▶ _Excerpt_
---+---

The Iranian society under the Sassanids was divided-allegedly by Ardashir I, into four groups: priests, warriors (arteštdar), state officials, and artisans and peasants. The second category embraced princes, lords, and landed aristocracy, and one of the three great fires of the empire, Adur Gušnasp at Šiz (Takht-e Soleyman in Azerbaijan) belonged to them. With a clear military plan aimed at the revival of the Iranian Empire, Ardashir I, formed a standing army which was under his personal command and its officers were separate from satraps and local princes and nobility. Ardedhir had started as the military commander of Darabgerd, and was knowledgeable in older and contemporary military history, from which he benefited, as history shows, substantially. For he restored Achaemenid military organizations, retained Parthian cavalry, and employed new-style armour and siege-engines, thereby creating a standing army (Middle Persian 'spah') which served his successors for over four centuries, and defended Iran against Central Asiatic nomads and Roman armies.


The backbone of the army was its heavy cavalry "in which all the nobles and men of rank" underwent "hard service" and became professional soldiers "through military training and discipline, through constant exercise in warfare and military manoeuvres". From the third century the Romans also formed units of heavy cavalry of the Oriental type; they called such horsemen clibanarii "mailclad [riders]", a term thought to have derived from an Iranian (griwbanar - griwbanwar - griva-pana-bara "neck-guard wearer"). The heavy cavalry of Shapur II is described by an eye-witness historian as follows:

"all the companies were clad in iron, and all parts of their bodies were covered with thick plates, so fitted that the stiff-joints conformed with those of their limbs; and the forms of human faces were so skilfully fitted to their heads, that since their entire body was covered with metal, arrows that fell upon them could lodge only where they could see a little through tiny openings opposite the pupil of the eye, or where through the tip of their nose they were able to get a little breath. Of these some who were armed with pikes, stood so motionless that you would have thought them held fast by clamps of bronze".

The described horsemen are represented by the seventh-century knight depicting Emperor Khosrow Parvez on his steed Šabdiz on a rock relief at Taq-e Bostan in Kermanshah. Since the Sassanid horseman lacked the stirrup, he used a war saddle which, like the medieval type, had a cantle at the back and two guard clamps curving across the top of the rider's thighs enabling him thereby to stay in the saddle especially during violent contact in battle. The inventory of weapons ascribed to Sassanid horsemen at the time of Khosrow Anoshiravan, resembles the twelve items of war mentioned in Vendidad 14.9, thus showing that this part of the text had been revised in the later Sassanid period.

More interestingly, the most important Byzantine treatise on the art of war, the Strategicon, also written at this period, requires the same equipments from a heavily-armed horseman. This was due to the gradual orientalisation of the Roman army to the extent that in the sixth century "the military usages of the Romans and the Persians become more and more assimilated, so that the armies of Justinian and Khosrow are already very much like each other;" and, indeed, the military literatures of the two sides show strong affinities and interrelations. According to the Iranian sources mentioned above, the martial equipments of a heavily-armed Sassanian horseman were as follows: helmet, hauberk (Pahlavi griwban), breastplate, mail, gauntlet (Pahlavi abdast), girdle, thigh-guards (Pahlavi ran-ban), lance, sword, battle-axe, mace, bowcase with two bows and two bowstrings, quiver with 30 arrows, two extra bowstrings, spear, and horse armour (zen-abzar); to these some have added a lasso (kamand), or a sling with slingstones. The elite corps of the cavalry was called "the Immortals," evidently numbering-like their Achaemenid namesakes 10,000 men. On one occasion (under emperor Bahram V) the force attacked a Roman army but outnumbered, it stood firm and was cut down to a man. Another elite cavalry group was the Armenian one, whom the Persians accorded particular honour. In due course the importance of the heavy cavalry increased and the distinguished horseman assumed the meaning of "knight" as in European chivalry; if not of royal blood, he ranked next to the members of the ruling families and was among the king's boon companions.

---+---

▶ _Data shown_
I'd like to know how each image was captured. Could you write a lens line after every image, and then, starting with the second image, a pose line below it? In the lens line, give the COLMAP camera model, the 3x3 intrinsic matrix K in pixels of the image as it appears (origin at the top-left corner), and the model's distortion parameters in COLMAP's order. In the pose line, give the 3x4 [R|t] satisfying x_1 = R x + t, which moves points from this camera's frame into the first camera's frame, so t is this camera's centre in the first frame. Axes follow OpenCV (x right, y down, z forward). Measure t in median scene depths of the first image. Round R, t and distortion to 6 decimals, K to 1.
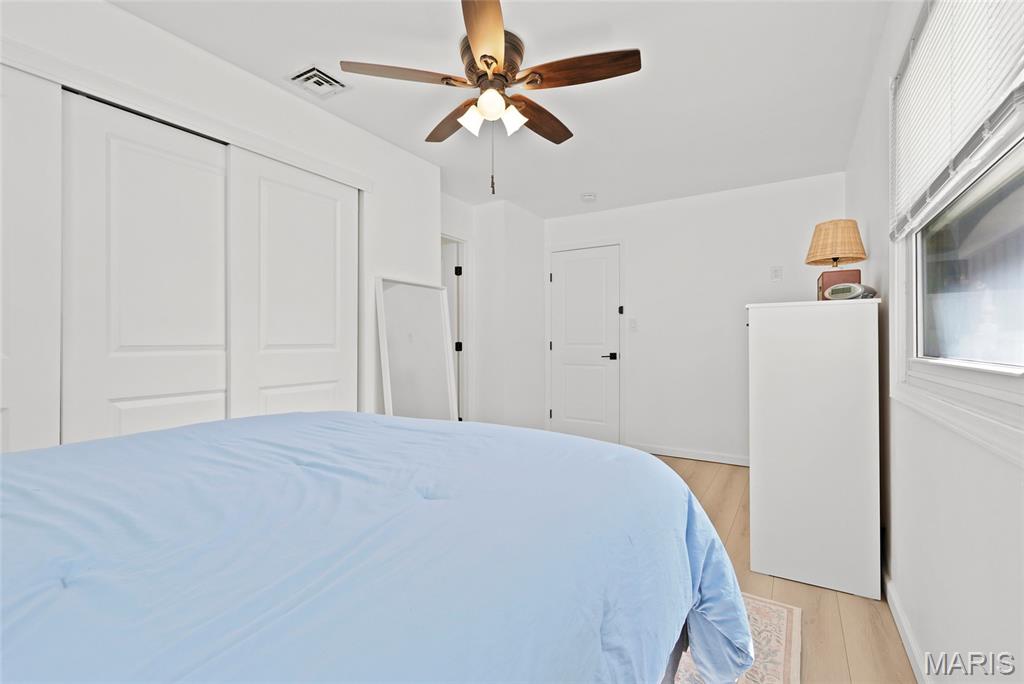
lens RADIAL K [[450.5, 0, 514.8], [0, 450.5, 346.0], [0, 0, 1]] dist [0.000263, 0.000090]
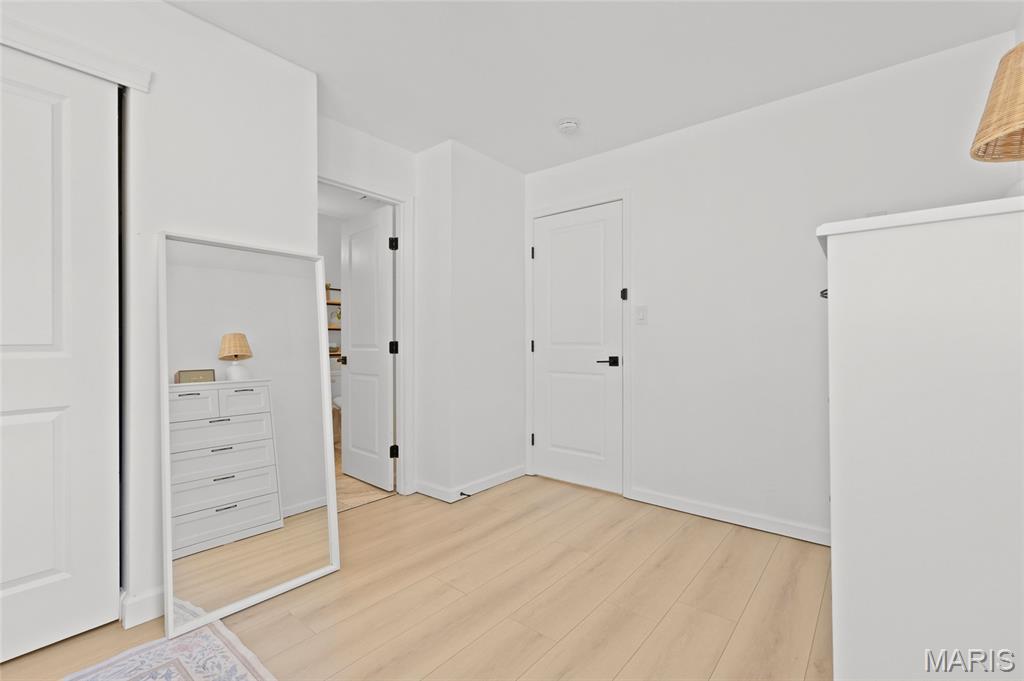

---+---

▶ _Work task_
Write out the part of the Sassanid army text above word for word, starting at "The described horsemen" and ending at "later Sassanid period.".

▶ _Exercise response_
The described horsemen are represented by the seventh-century knight depicting Emperor Khosrow Parvez on his steed Šabdiz on a rock relief at Taq-e Bostan in Kermanshah. Since the Sassanid horseman lacked the stirrup, he used a war saddle which, like the medieval type, had a cantle at the back and two guard clamps curving across the top of the rider's thighs enabling him thereby to stay in the saddle especially during violent contact in battle. The inventory of weapons ascribed to Sassanid horsemen at the time of Khosrow Anoshiravan, resembles the twelve items of war mentioned in Vendidad 14.9, thus showing that this part of the text had been revised in the later Sassanid period.